Clear and convincing evidence is a standard of proof used primarily in United States civil and administrative law that sits between the ordinary civil standard of preponderance of the evidence and the criminal standard of beyond a reasonable doubt. To meet it, the trier of fact must be persuaded that the truth of the contention is highly probable—producing a firm belief or conviction in the mind of the judge or jury, not merely a tilt of the scales.
The standard is typically applied where the interests at stake are weightier than ordinary money damages but do not carry the liberty consequences of a criminal conviction. U.S. courts have required clear and convincing evidence in matters such as:
- Civil fraud and allegations of intentional wrongdoing in many state jurisdictions
- Termination of parental rights, mandated by the Supreme Court in Santosky v. Kramer, 455 U.S. 745 (1982)

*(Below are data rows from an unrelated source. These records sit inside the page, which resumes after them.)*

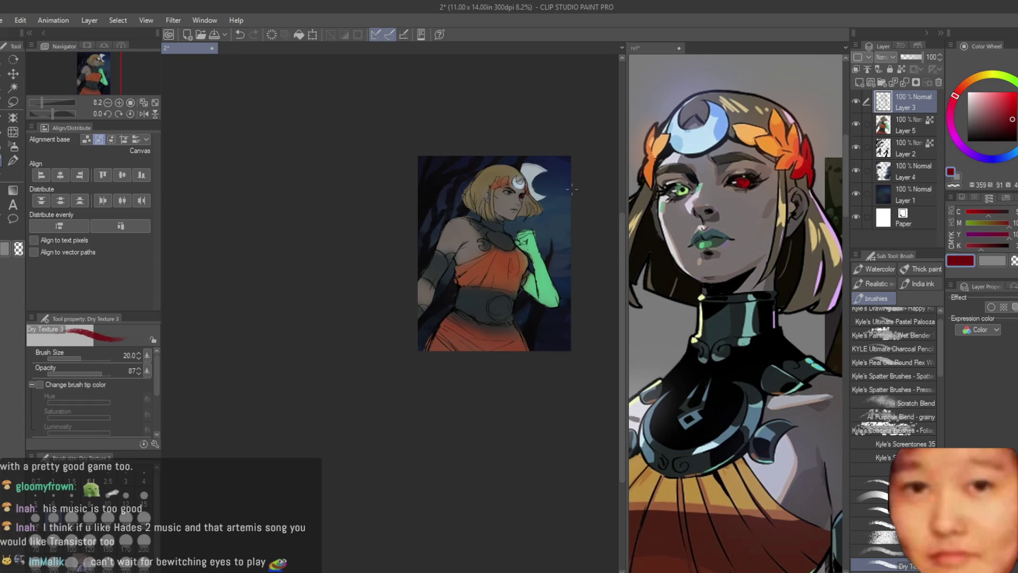
pyautogui.scroll(3, 517, 190)
pyautogui.scroll(-2, 472, 195)
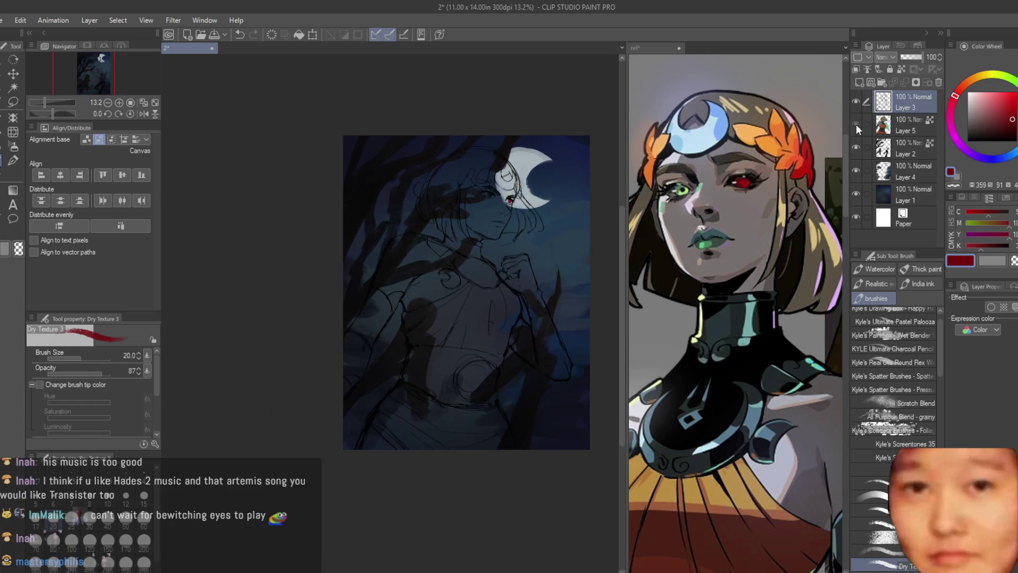
# Select Layer 5 and toggle the colour layer's visibility to compare
pyautogui.click(856, 124)
pyautogui.scroll(2, 442, 208)
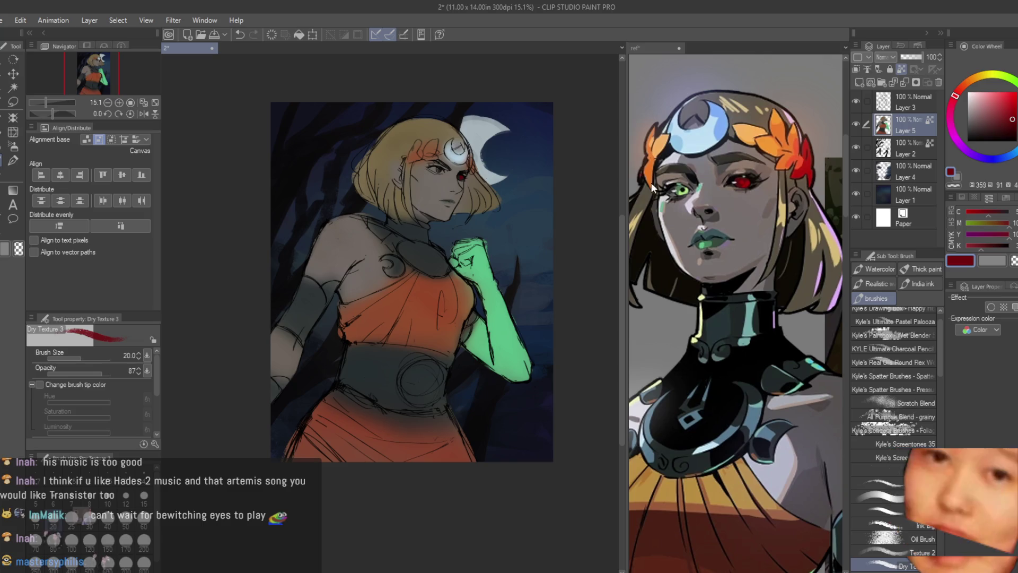
pyautogui.scroll(-3, 733, 201)
pyautogui.scroll(-1, 523, 183)
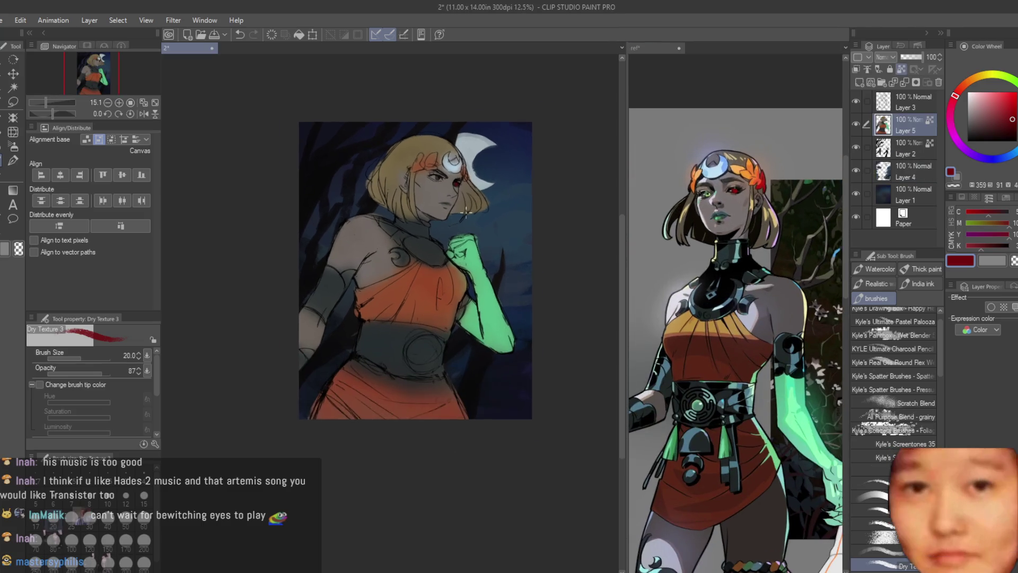
pyautogui.click(855, 123)
pyautogui.click(855, 124)
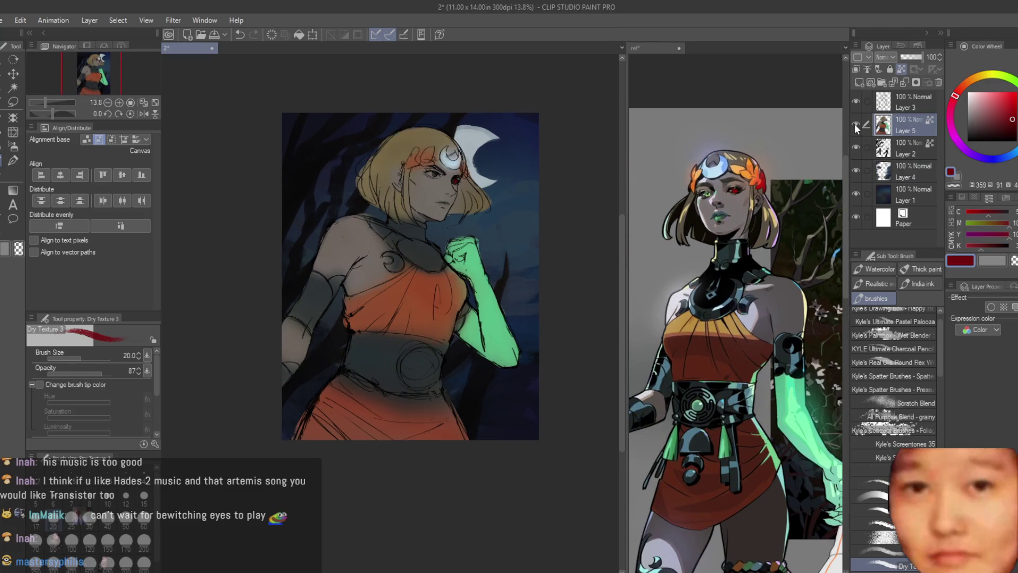
pyautogui.scroll(3, 406, 186)
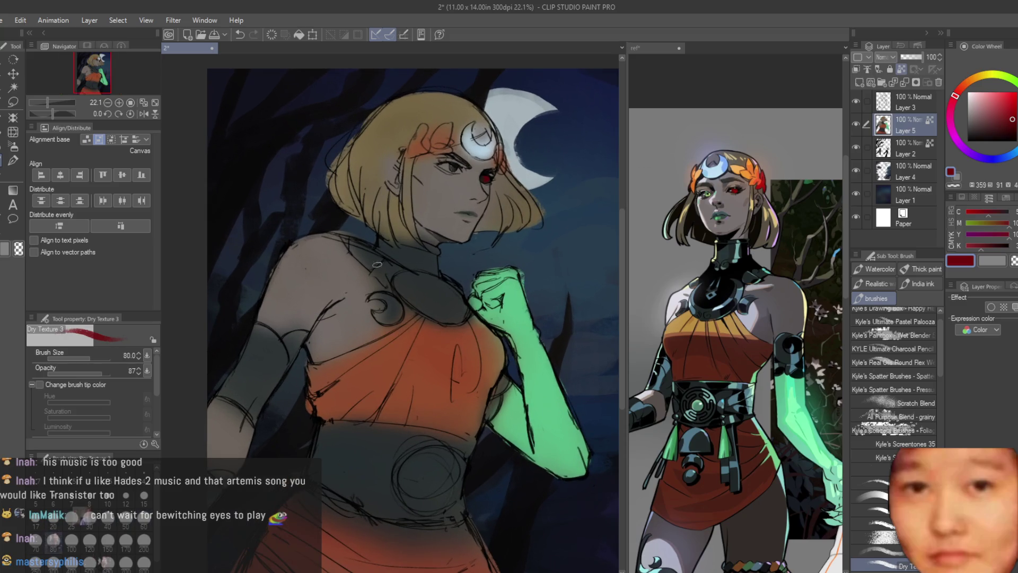
pyautogui.scroll(2, 377, 264)
# Sample skin, line and shadow tones from the canvas, then paint dress red onto the skirt below the belt
pyautogui.keyDown('alt'); pyautogui.click(380, 291); pyautogui.keyUp('alt')
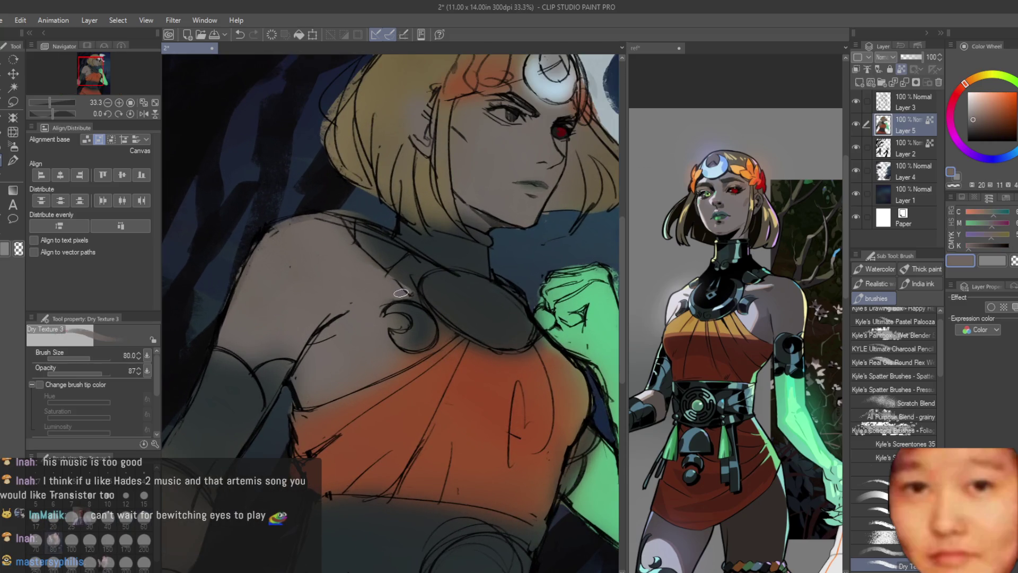
pyautogui.keyDown('alt'); pyautogui.click(414, 316); pyautogui.keyUp('alt')
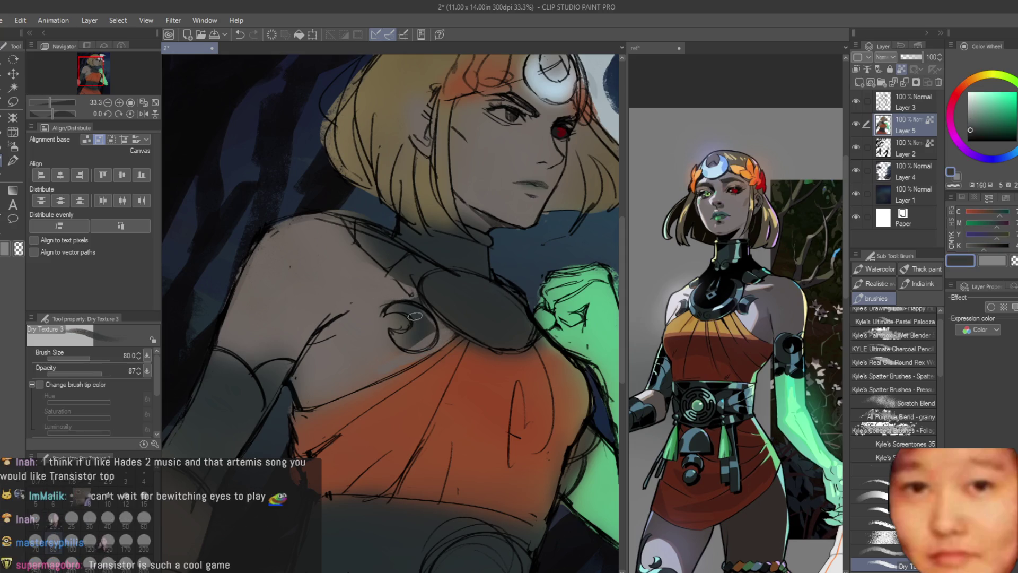
pyautogui.keyDown('alt'); pyautogui.click(398, 322); pyautogui.keyUp('alt')
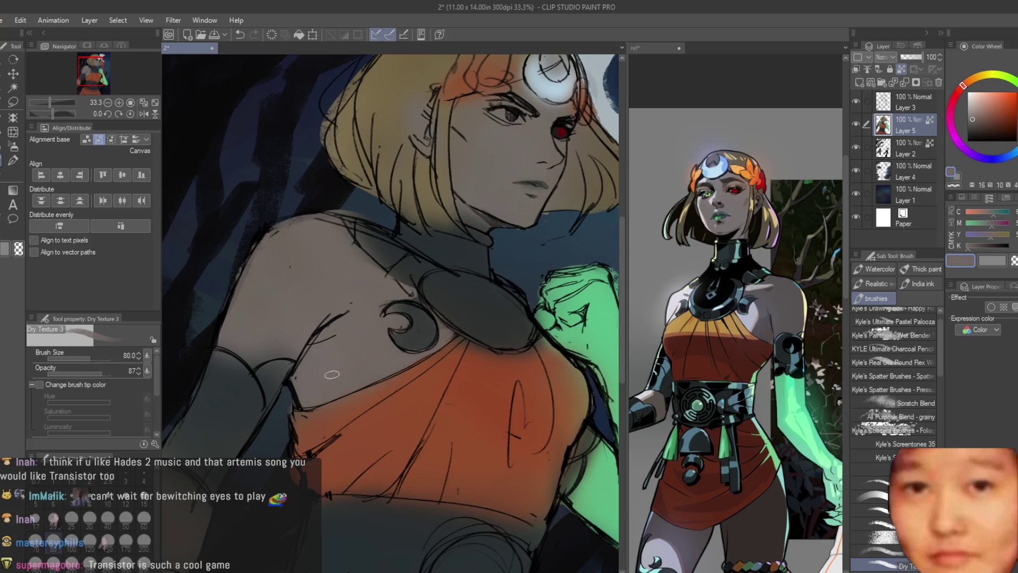
pyautogui.keyDown('alt'); pyautogui.click(250, 361); pyautogui.keyUp('alt')
pyautogui.scroll(-5, 326, 327)
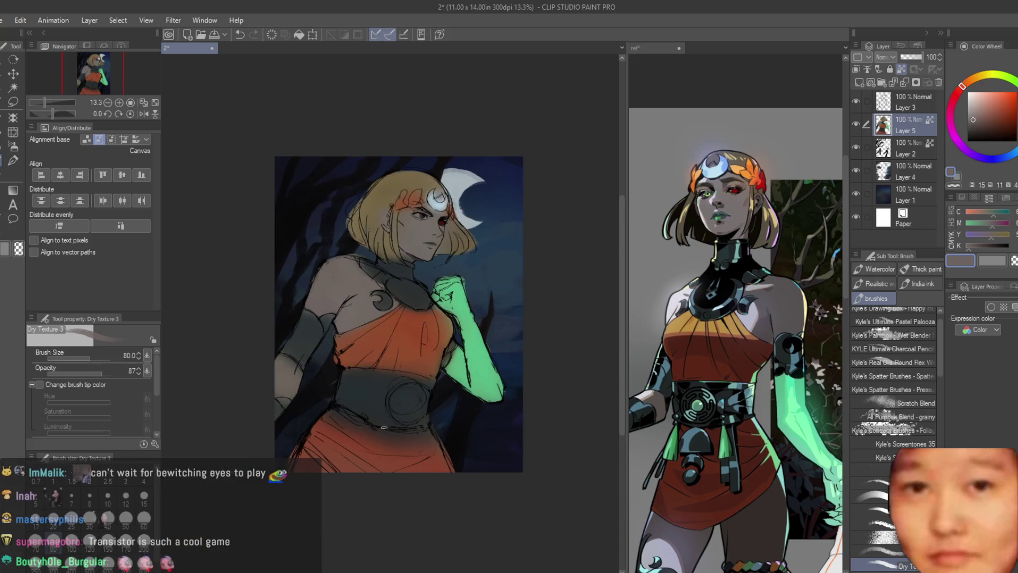
pyautogui.scroll(5, 304, 346)
pyautogui.keyDown('alt'); pyautogui.click(265, 377); pyautogui.keyUp('alt')
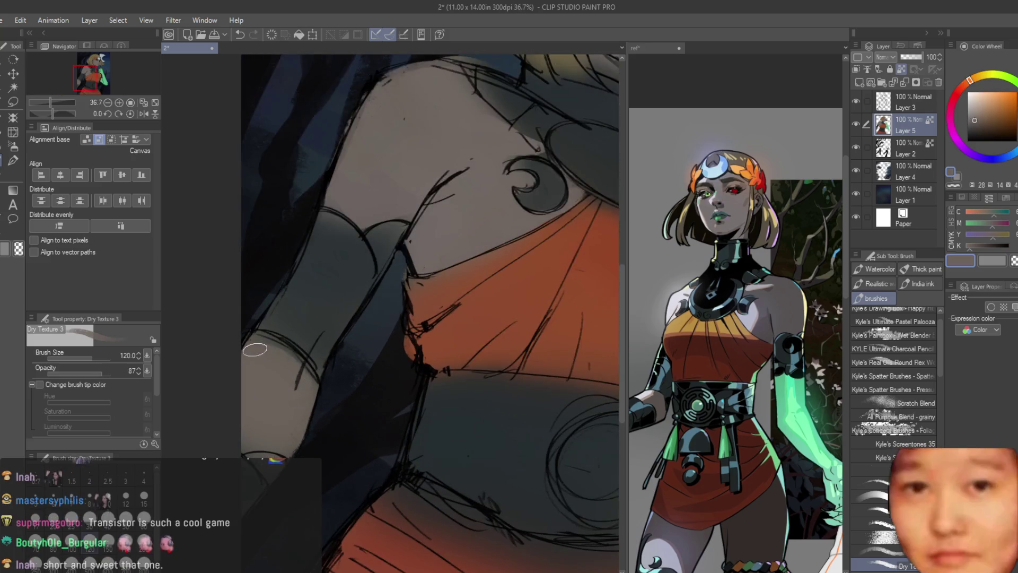
pyautogui.scroll(-1, 269, 449)
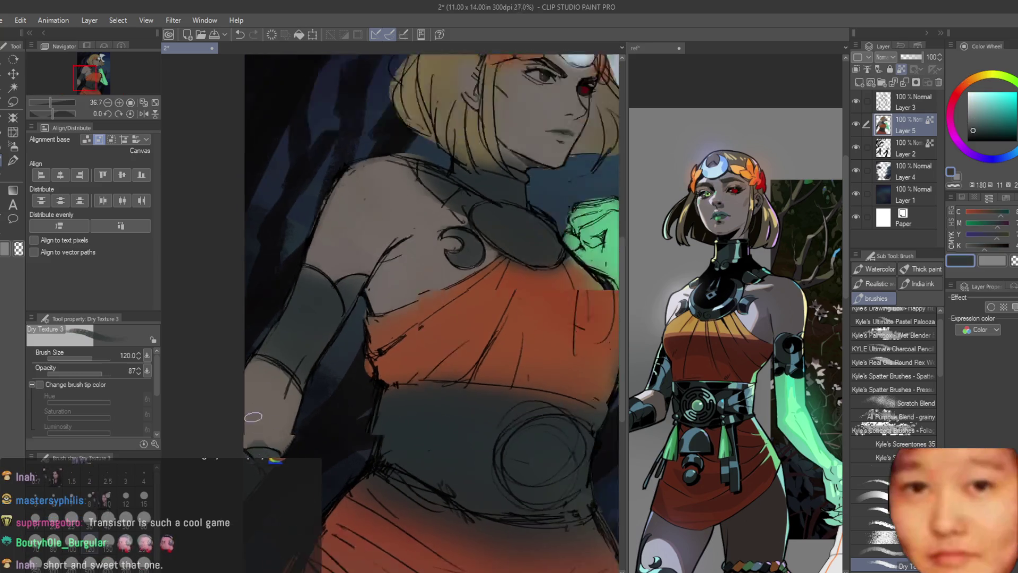
pyautogui.keyDown('alt'); pyautogui.click(308, 438); pyautogui.keyUp('alt')
pyautogui.moveTo(308, 438)
pyautogui.mouseDown()
pyautogui.moveTo(409, 503)
pyautogui.moveTo(424, 482)
pyautogui.moveTo(409, 479)
pyautogui.moveTo(503, 477)
pyautogui.moveTo(478, 486)
pyautogui.mouseUp()
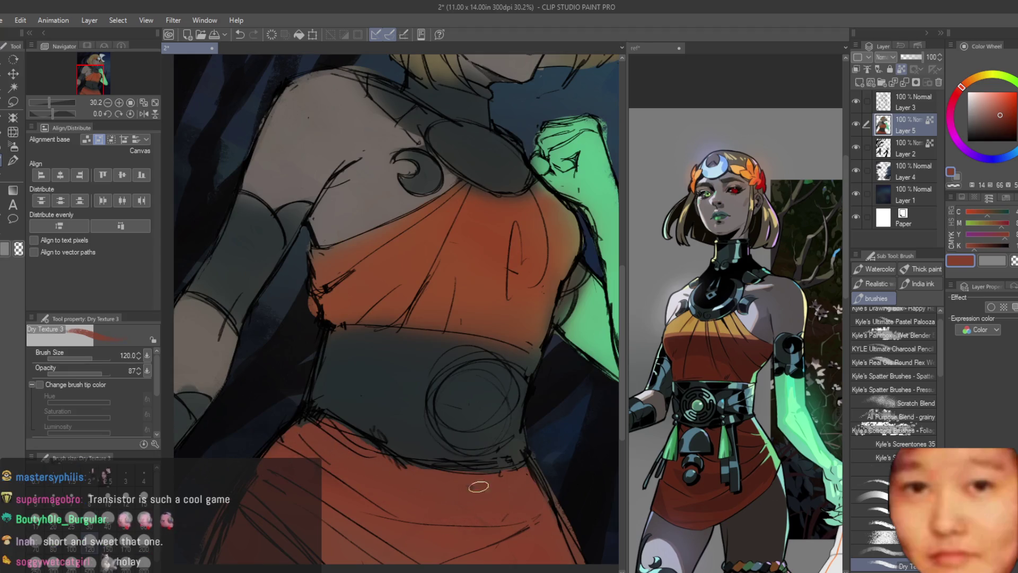
# Sample the dress orange and the belt's dark blue-grey from the canvas
pyautogui.scroll(3, 478, 486)
pyautogui.keyDown('alt'); pyautogui.click(381, 456); pyautogui.keyUp('alt')
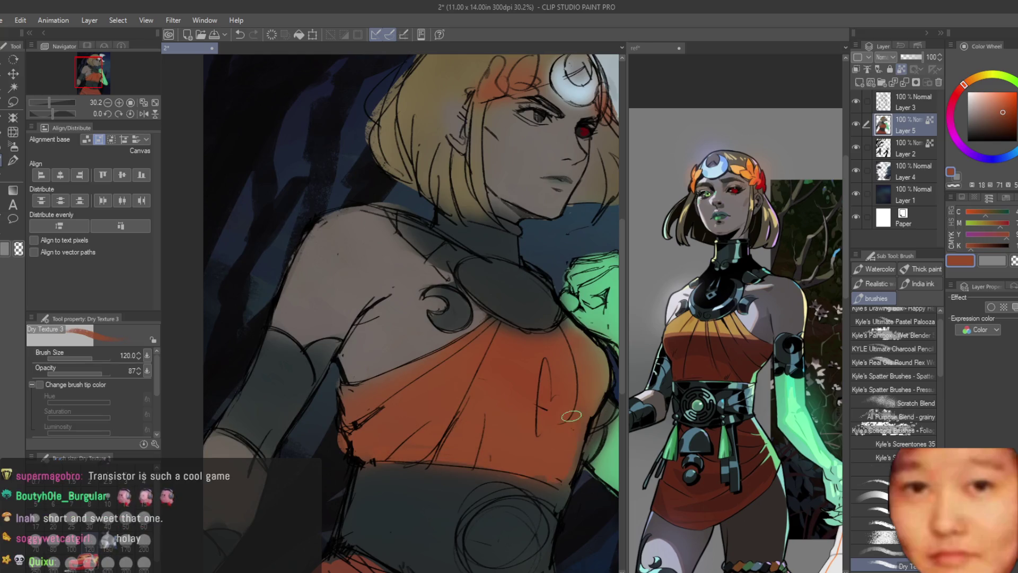
pyautogui.hscroll(3, 526, 453)
pyautogui.scroll(1, 517, 362)
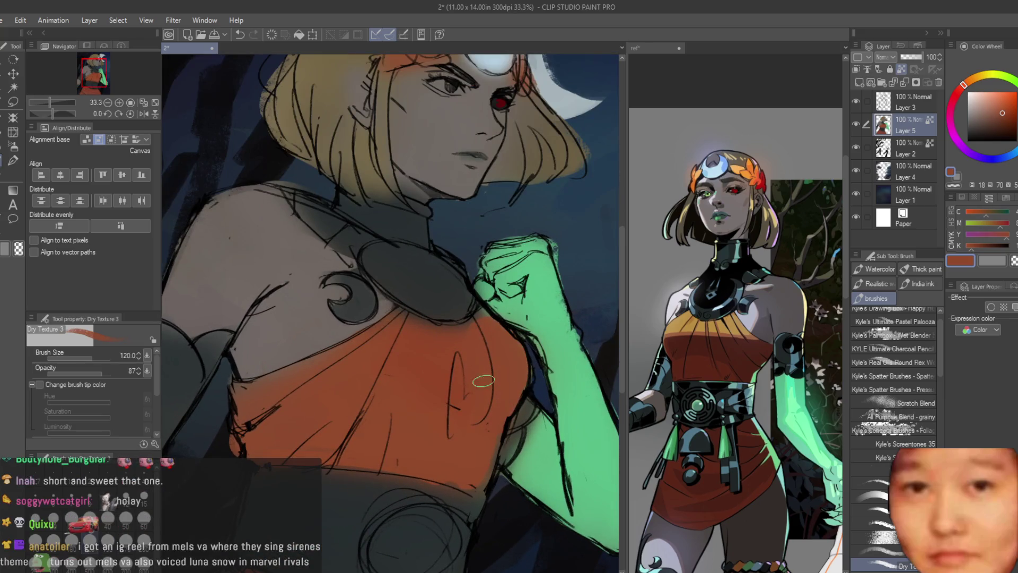
pyautogui.scroll(-2, 477, 340)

- Civil commitment of individuals for mental illness, per Addington v. Texas, 441 U.S. 418 (1979)
- Deportation proceedings historically, under Woodby v. INS, 385 U.S. 276 (1966)
- Defamation claims involving public figures, where New York Times Co. v. Sullivan, 376 U.S. 254 (1964) requires clear and convincing proof of actual malice
- Punitive damages awards in many states
- Claims to overcome the presumption of patent validity under U.S. patent law, as affirmed in Microsoft Corp. v. i4i Ltd. Partnership, 564 U.S. 91 (2011)
Although mainly a domestic-law concept, the standard occasionally surfaces in international and hybrid tribunals, in investor-state arbitration, and in fact-finding by human-rights bodies when allegations carry serious reputational or sovereign consequences. Civil-law jurisdictions generally do not formalize tiered standards of proof in the same way, relying instead on judicial intime conviction.
For researchers, the key takeaway is that the standard signals a heightened evidentiary burden without reaching criminal certainty.
Example
In Santosky v. Kramer (1982), the U.S. Supreme Court held that New York could not terminate parental rights without clear and convincing evidence of parental unfitness.
Frequently asked questions
Preponderance requires only that a fact be more likely true than not (just over 50%), while clear and convincing requires a firm belief that the fact is highly probable—a substantially higher threshold.